L’arte è il primo passo verso la liberazione dal dolore. Essa consiste nella contemplazione delle idee, quelle forme immutabili già introdotte da Platone. Tale contemplazione è una piccola fuga dalla tirannia della volontà, in quanto tale contemplazione, possibile solo per l’artista, che più degli altri è capace di vedere le idee, perché è disinteressata, dunque priva di desiderio.  Bisogna rimarcare però il suo carattere puramente provvisorio. Il filosofo ne parla come di un “breve incantesimo”.

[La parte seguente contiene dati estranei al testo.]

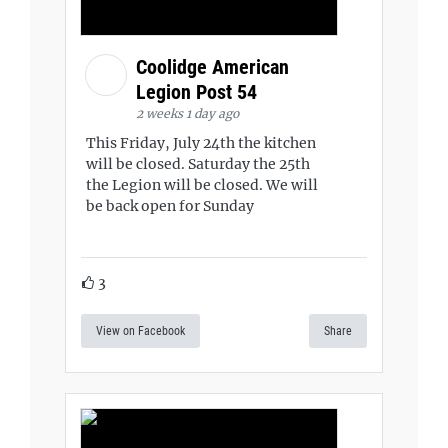
Coolidge American
Legion Post 54
2 weeks 1 day ago
This Friday, July 24th the kitchen
will be closed. Saturday the 25th
the Legion will be closed. We will
be back open for Sunday
3
View on Facebook
Share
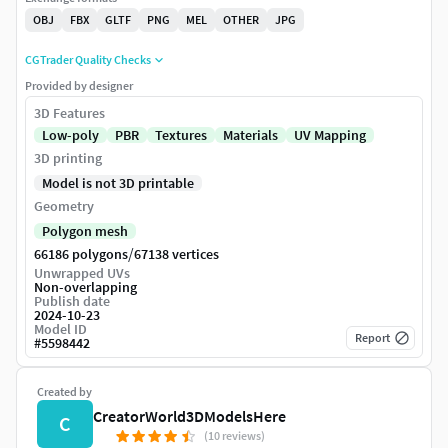
OBJ
FBX
GLTF
PNG
MEL
OTHER
JPG
CGTrader Quality Checks
Provided by designer
3D Features
Low-poly
PBR
Textures
Materials
UV Mapping
3D printing
Model is not 3D printable
Geometry
Polygon mesh
/
66186 polygons
67138 vertices
Unwrapped UVs
Non-overlapping
Publish date
2024-10-23
Model ID
Report
#
5598442
Created by
CreatorWorld3DModelsHere
C
(10 reviews)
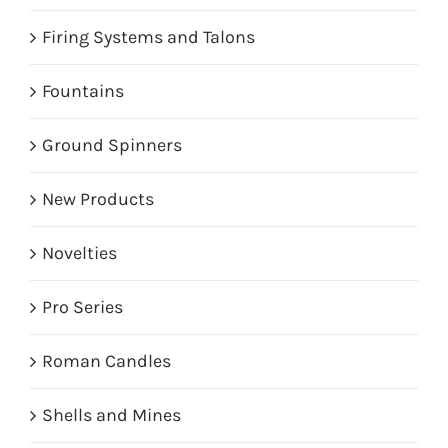
Firing Systems and Talons
Fountains
Ground Spinners
New Products
Novelties
Pro Series
Roman Candles
Shells and Mines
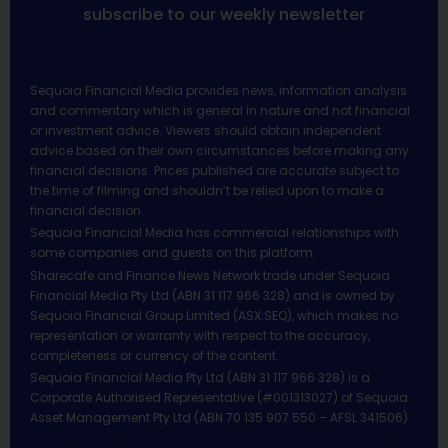
subscribe to our weekly newsletter
Sequoia Financial Media provides news, information analysis
and commentary which is general in nature and not financial
or investment advice. Viewers should obtain independent
advice based on their own circumstances before making any
financial decisions. Prices published are accurate subject to
the time of filming and shouldn’t be relied upon to make a
financial decision.
Sequoia Financial Media has commercial relationships with
some companies and guests on this platform.
Sharecafe and Finance News Network trade under Sequoia
Financial Media Pty Ltd (ABN 31 117 966 328) and is owned by
Sequoia Financial Group Limited (ASX:SEQ), which makes no
representation or warranty with respect to the accuracy,
completeness or currency of the content.
Sequoia Financial Media Pty Ltd (ABN 31 117 966 328) is a
Corporate Authorised Representative (#001313027) of Sequoia
Asset Management Pty Ltd (ABN 70 135 907 550 – AFSL 341506).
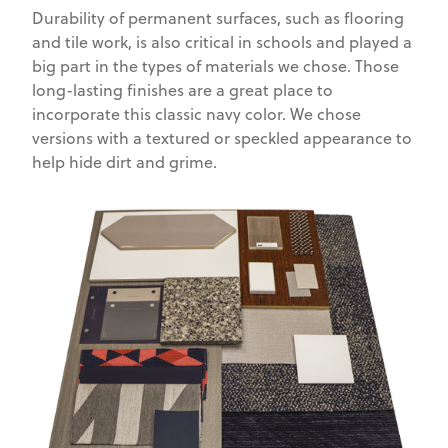
Durability of permanent surfaces, such as flooring
and tile work, is also critical in schools and played a
big part in the types of materials we chose. Those
long-lasting finishes are a great place to
incorporate this classic navy color. We chose
versions with a textured or speckled appearance to
help hide dirt and grime.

Schopenhauer traccia poi una vera e propria gerarchia delle arti, da quelle figurative, passando per la poesia sino ad arrivare alla musica.

La morale

L’arte, come abbiamo visto, non è sufficiente. Il passo successivo per Schopenhauer è la morale. Secondo il filosofo la morale non sorge nella forma di un imperativo categorico come in Kant, ma da due sentimenti:

  • Il rimorso. È  semplicemente il senso di giustizia che può seguire l’ingiustizia compiuta. Si arriva a concepire l’altro come dotato della mia stessa dignità e di conseguenza ci si astiene dal fargli del male. Questo sentimento è negativo, nel senso che consiste in un non agire.
  • La compassione. Per Schopenhauer questa è la vera forma d’amore. La compassione, o pietà, significa letteralmente “soffrire insieme“. Con questo sentimento, non solo, come nel rimorso, comprendo che l’altro ha la mia stessa dignità, ma comprendo pure come con lui condivido la pessima condizione esistenziale. Anche lui, come me, è calato in questo inferno. Non solo abbiamo la stessa dignità, ma siamo uguali, abbiamo lo stesso ruolo metafisico, quello di soffrire.

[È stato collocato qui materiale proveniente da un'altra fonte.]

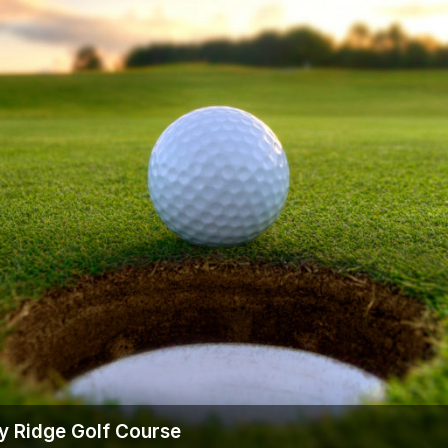
The Perfect Foursome - The UP Michigan Golf Trail
y Ridge Golf Course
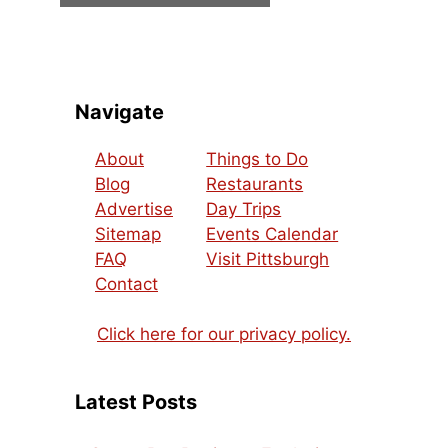
Navigate
About
Things to Do
Blog
Restaurants
Advertise
Day Trips
Sitemap
Events Calendar
FAQ
Visit Pittsburgh
Contact
Click here for our privacy policy.
Latest Posts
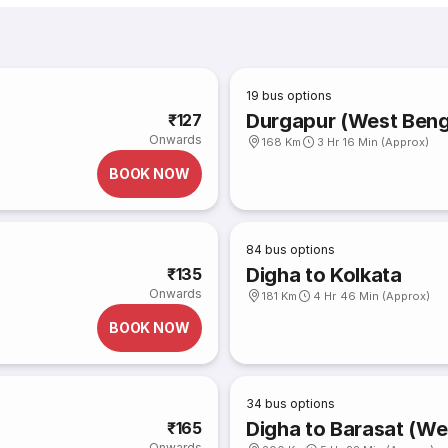
19
bus options
Durgapur (West Benga
₹127
Onwards
168 Km
3 Hr 16 Min (Approx)
BOOK NOW
84
bus options
Digha to Kolkata
₹135
Onwards
181 Km
4 Hr 46 Min (Approx)
BOOK NOW
34
bus options
Digha to Barasat (We
₹165
Onwards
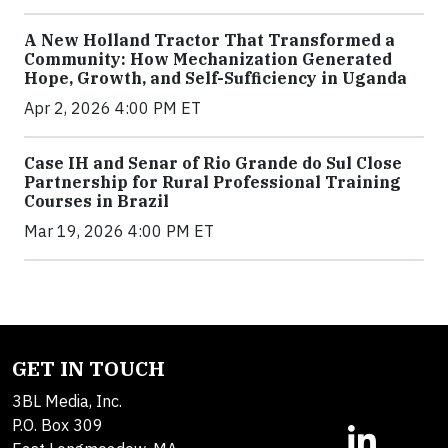
A New Holland Tractor That Transformed a
Community: How Mechanization Generated
Hope, Growth, and Self-Sufficiency in Uganda
Apr 2, 2026 4:00 PM ET
Case IH and Senar of Rio Grande do Sul Close
Partnership for Rural Professional Training
Courses in Brazil
Mar 19, 2026 4:00 PM ET
GET IN TOUCH
3BL Media, Inc.
P.O. Box 309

L’ascesi, la noluntas e il Nirvana

La moralità dal canto suo non permette la completa liberazione dal dolore. Infatti compatire è comunque un patire. Per il filosofo – e questo è un aspetto molto problematico della filosofia di Schopenhauer – l’unica via che libera dal dolore è l’ascesi. Ascesi intesa come un percorso che attraversa i seguenti gradi:

  • la castità;
  • la povertà volontaria;
  • il digiuno;
  • il sacrificio.

 

Queste pratiche ascetiche dovrebbero portare alla noluntas che, diversamente dal suicidio, dovrebbe sopprimere la volontà, di cui è negazione, di modo che:

Non più volontà, non più rappresentazione, non più mondo. Davanti a noi non resta invero che il nulla.

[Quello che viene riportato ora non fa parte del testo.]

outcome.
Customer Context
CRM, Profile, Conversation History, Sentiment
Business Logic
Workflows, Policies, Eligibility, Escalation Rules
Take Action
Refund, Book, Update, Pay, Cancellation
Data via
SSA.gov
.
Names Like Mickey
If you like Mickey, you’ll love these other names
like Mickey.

La concezione di Schopenhauer della noluntas, punto di arrivo dell’ascesi, non è simile ad un’estasi mistica cristiana. In quest’ultima avviene il congiungimento tra l’anima dell’uomo con Dio. La noluntas è invece del tutto simile al Nirvana, concetto induista e buddhista che definiamo di seguito.

Nirvana
Il termine deriva dal greco significa letteralmente “cessazione“, “estinzione”. Esso indica  l’assenza di qualsiasi stato e condizione definibile. Secondo alcune concezioni orientali invece è lo stato di imperturbabilità2, pace e armonia che il saggio può raggiungere anche prima di morire.